Familien haben sich im Wandel der Zeit verändert wie anderes auch. Die traditionelle Struktur von Vater - Mutter - Kind ist heute immer weniger gegeben. So gibt es neben der klassischen Familienstruktur heute andere Familienformen die ich als „neugeschaffene bzw. gemischte Familien“ oder auch als „unvollständige Familien“ (ein Elternteil, s.a. Virginia Satir) bezeichne.

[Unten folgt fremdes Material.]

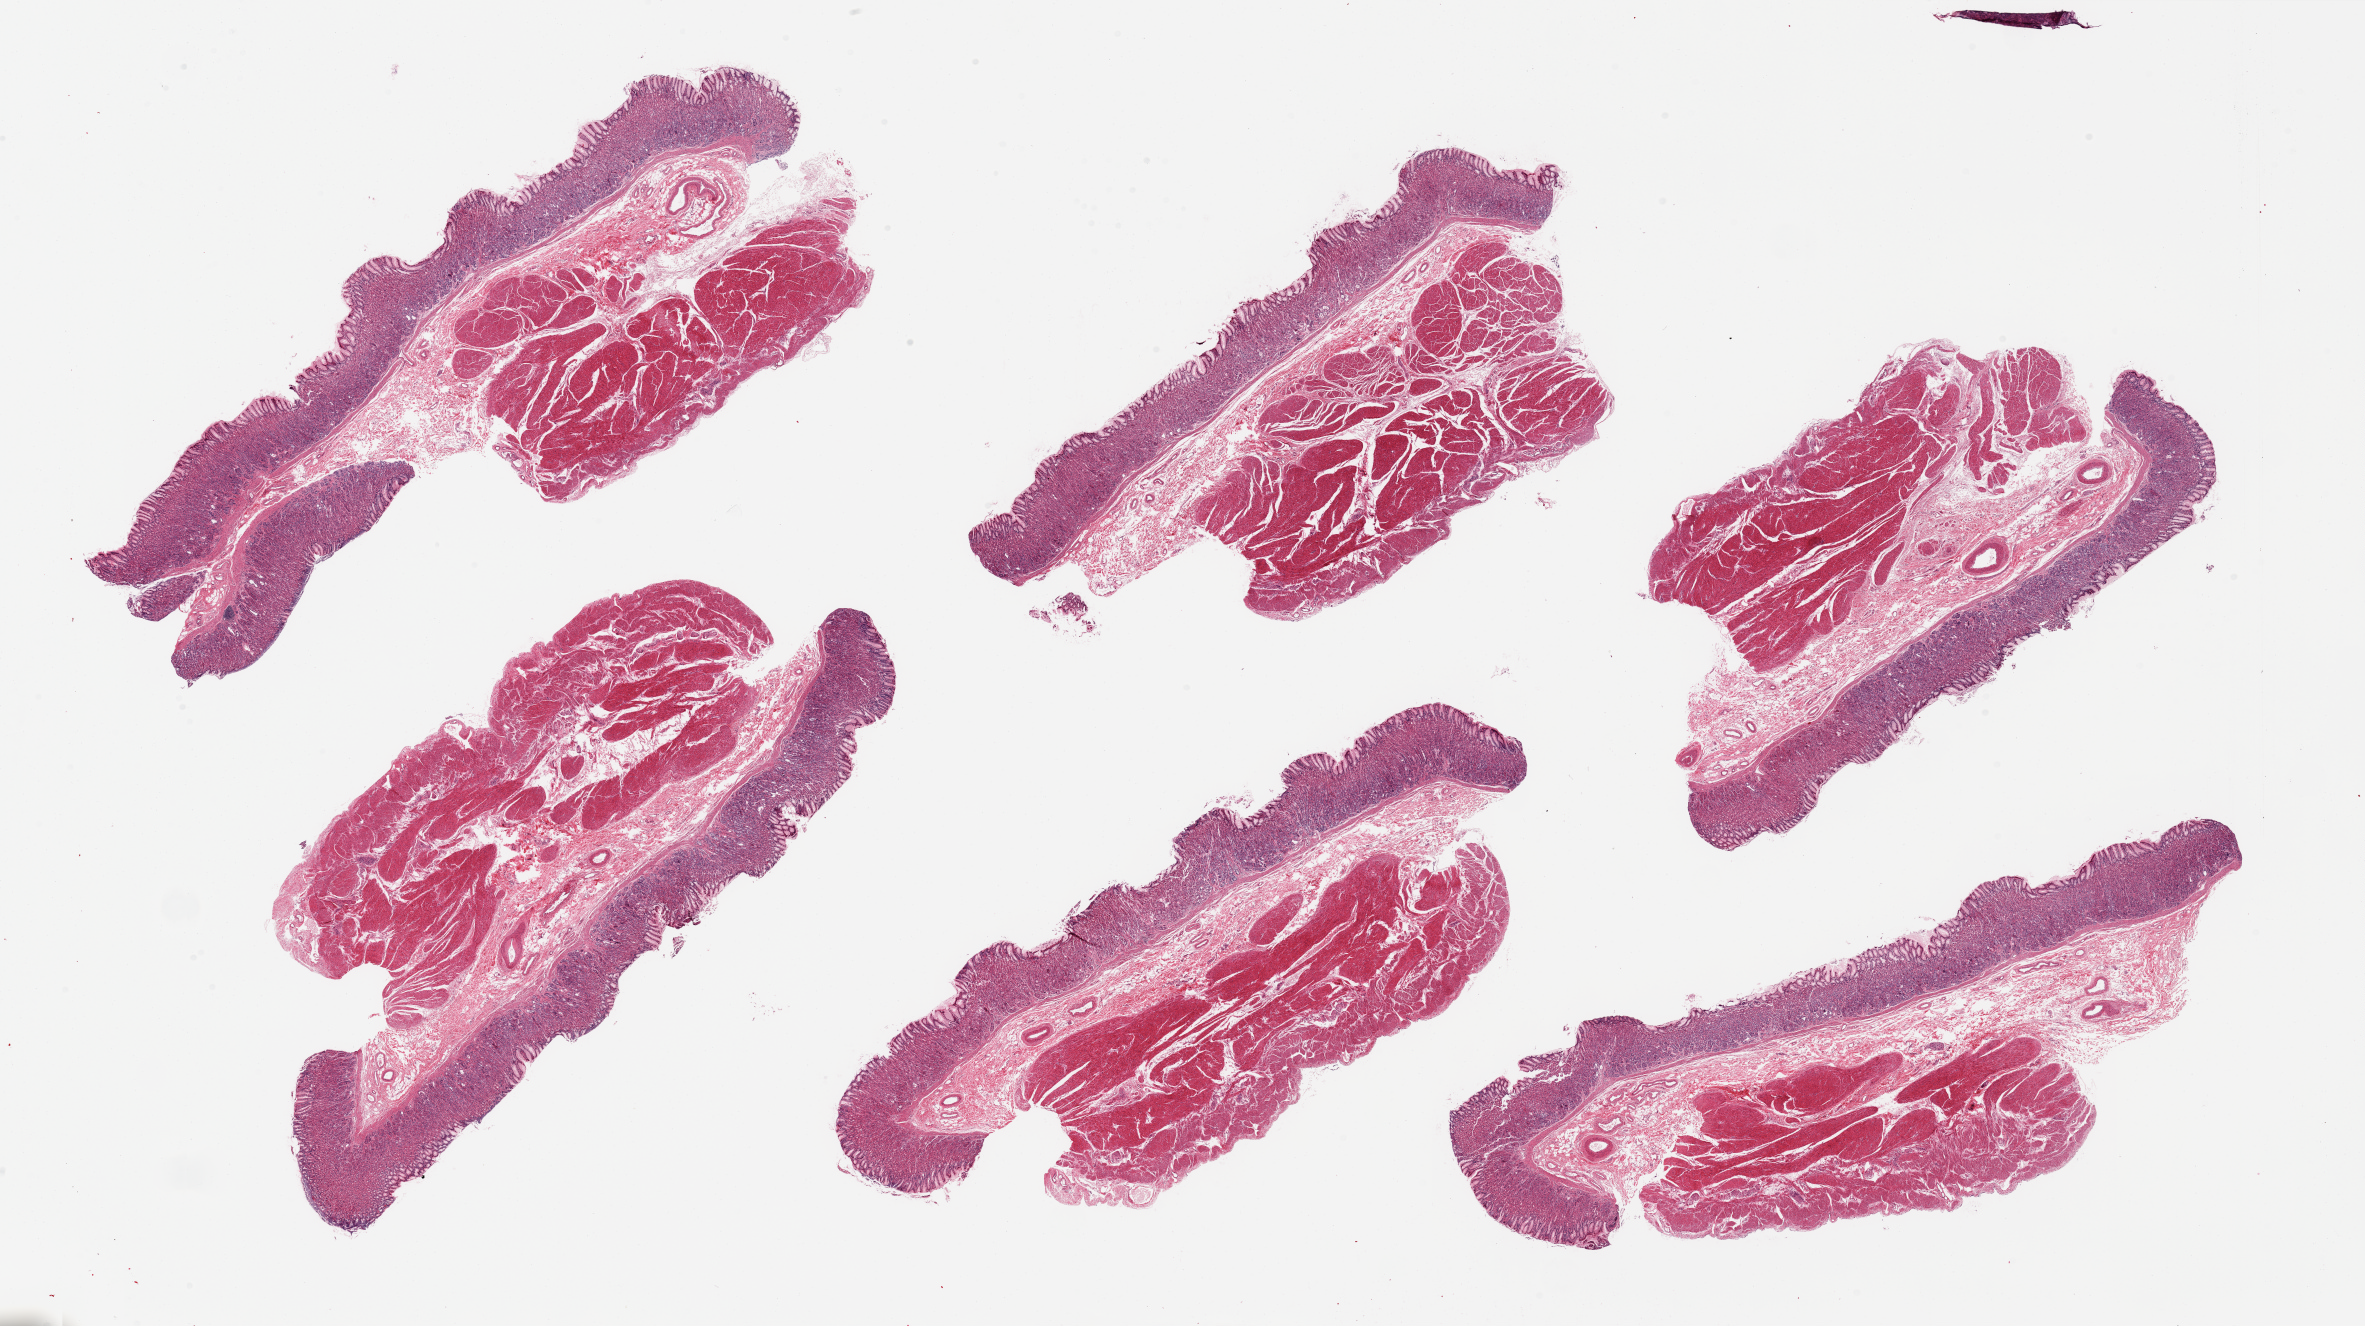
Whole-slide image, hematoxylin and eosin (H&E) stain, brightfield — shown as a low-resolution overview of the whole scanned area (about 37.4 x 21.0 mm), PAXgene-fixed paraffin-embedded (PFPE) section, sampled site (target tissue): stomach, donor tissue sample. Donor sex: female.
- review note (as recorded): 6 pieces, mucosa well-preserved, up to 1mm, ~20-30% thickness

 Familienberatung wozu und warum?
 
Familien (siehe oben, ein soziales System von vielen), sind nach meinem Verständnis die Basis unserer Gesellschaft. Kindern als Hoffnungsträgern der Zukunft ist es zu wünschen, dass sie mit ihrer Familie eine Umgebung haben, in der sie möglichst gesund an Körper und Seele aufwachsen können.
 
Grundsätzlich gibt es in Familien verschiedene natürliche Entwicklungsphasen, die mit Veränderungen, Ängsten und Krisen verbunden sind. Dabei gestaltet sich Leben oft, dass zu einer Krise noch weitere hinzu kommen, z.B. am Arbeitsplatz, bei den Kindern in Schule oder Kindergarten, im Freundeskreis oder mit der persönlichen Gesundheit.
 
In Krisenzeiten gehen manchmal Fähigkeiten und Kompetenzen des Einzelnen verloren, was sich auf das ganze System auswirkt. Krisen können auch Entwicklungschancen sein. Hier biete ich Ihnen Hilfe und Begleitung an,  ob allein (Familienberatung ohne Familie) oder als Familie.
 
Beratung eröffnet neue Sichtweisen und Wahrnehmungen, so dass dadurch Veränderung möglich wird. Verändert sich einer in dem sozialen System Familie so bleibt das nicht ohne Auswirkungen auf das ganze System.
 
 
 
 Die 10 natürlichen Krisen einer Familie nach Virginia Satir:
 
(Virginia Satir, * 26. Juni 1916, Neillsville, Wisconsin (USA); † 10. September 1988, Kalifornien (USA)) war eine der bedeutendsten Familientherapeutinnen. Oft wird sie auch als Mutter der Familientherapie bezeichnet)
 
Erste Krise: Empfängnis, Schwangerschaft, Geburt eines Kindes. Manchmal auch Tod eines Kindes unter der Geburt oder kurz danach.
 
Zweite Krise: Das Kind fängt verständlich an zu sprechen.
 
Dritte Krise: Erste formelle Verbindung zur Außenwelt – Beginn der Schulzeit. Damit dringt die Welt der Schule in Familie ein.
 
Ich konnte oft beobachten, dass Schule manchmal so viel Raum in Familien einnimmt und belastend wird, sodass Lebensfreude und Leichtigkeit kaum noch vorkommen.
 
Vierte Krise: Das Kind tritt in die Pubertät/Adoleszenz ein. Diese Phase ist nicht zu unterschätzen.
 
Fünfte Krise: Das erwachsene Kind verlässt das Elternhaus. Diese Phase ist oft mit starken Verlustgefühlen verbunden.
 
Sechste Krise: Der junge Erwachsene heiratet. Angeheiratete Verwandte werden als neue fremde Elemente akzeptiert werden müssen.
 
Siebte Krise: Menopause bei der Frau
 
Achte Krise: Klimakterium des Mannes
 
Neunte Krise: Ein Mensch wird Großmutter oder Großvater
 
Zehnte Krise: Wenn ein Partner stirbt.